Goal of the exercise -
The listing below should be printed in full and exactly, apart from its images.

Information provided -
★ ★ ★ ★ ★ ★ ★
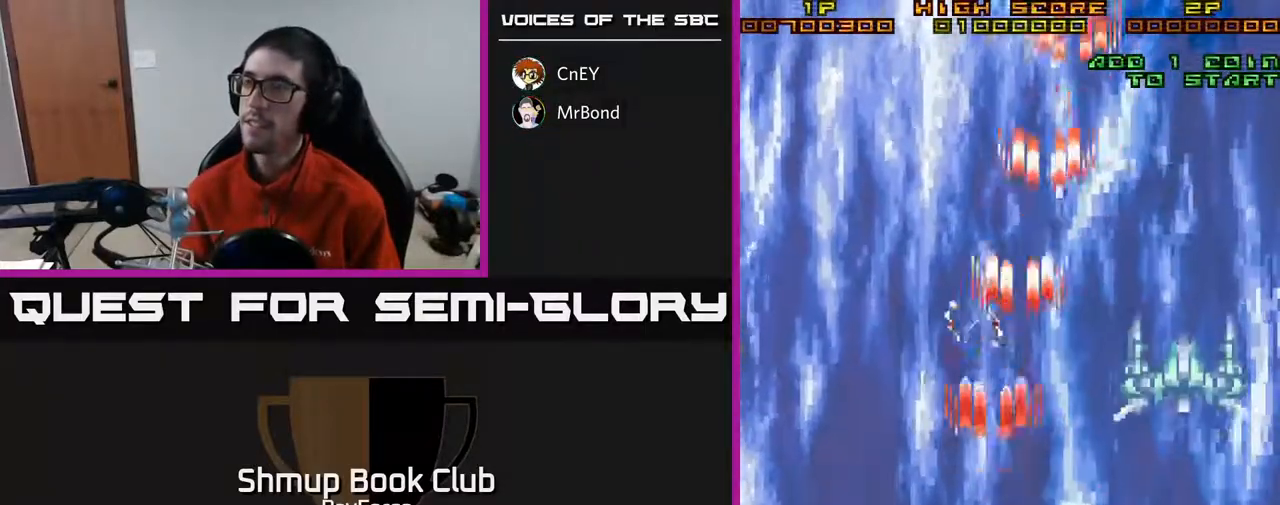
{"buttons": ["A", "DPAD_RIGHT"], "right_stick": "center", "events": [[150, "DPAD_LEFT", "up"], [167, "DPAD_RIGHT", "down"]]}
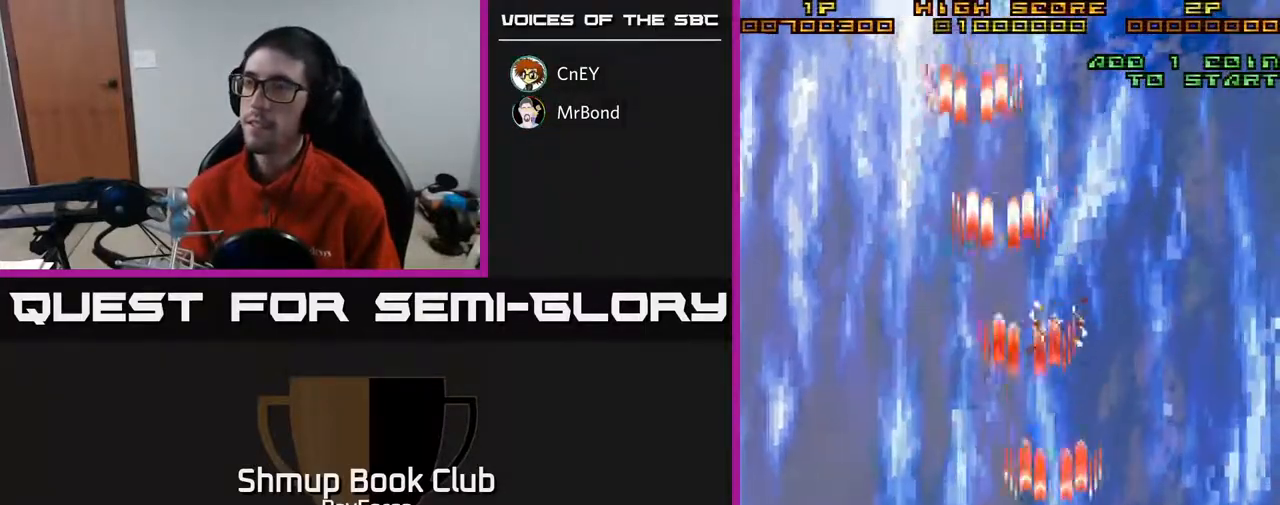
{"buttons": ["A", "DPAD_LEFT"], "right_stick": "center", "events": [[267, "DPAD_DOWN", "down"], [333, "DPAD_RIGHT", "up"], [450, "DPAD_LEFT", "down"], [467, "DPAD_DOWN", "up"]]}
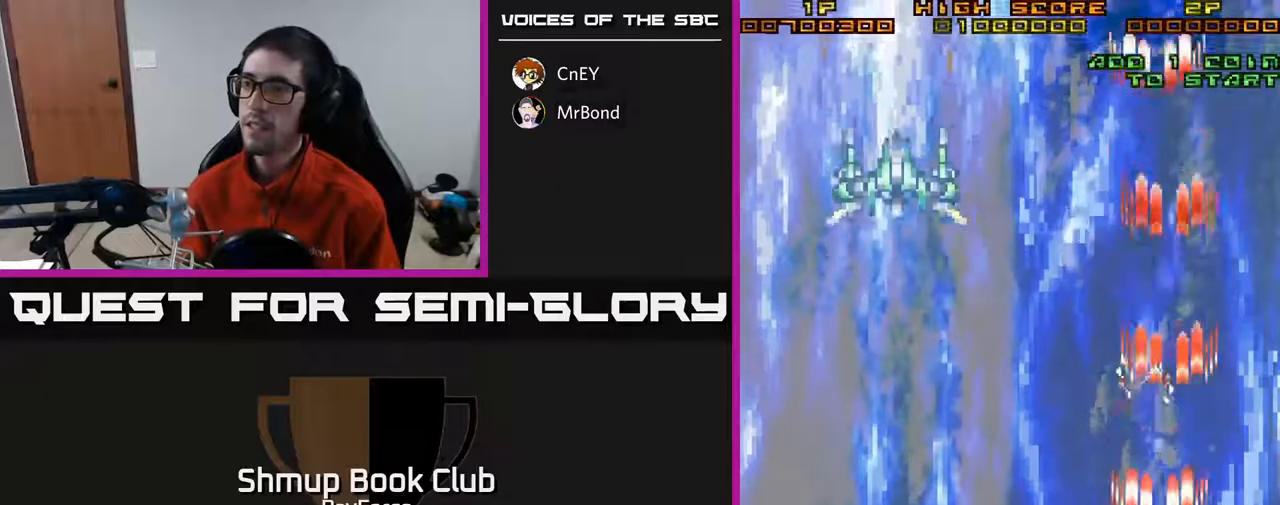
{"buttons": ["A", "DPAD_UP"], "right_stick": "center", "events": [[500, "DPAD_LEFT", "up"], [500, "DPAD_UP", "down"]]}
★ ★ ★ ★ ★ ★ ★
Output of the exercise -
{"buttons": ["A", "DPAD_RIGHT"], "right_stick": "center", "events": [[150, "DPAD_LEFT", "up"], [167, "DPAD_RIGHT", "down"]]}
{"buttons": ["A", "DPAD_LEFT"], "right_stick": "center", "events": [[267, "DPAD_DOWN", "down"], [333, "DPAD_RIGHT", "up"], [450, "DPAD_LEFT", "down"], [467, "DPAD_DOWN", "up"]]}
{"buttons": ["A", "DPAD_UP"], "right_stick": "center", "events": [[500, "DPAD_LEFT", "up"], [500, "DPAD_UP", "down"]]}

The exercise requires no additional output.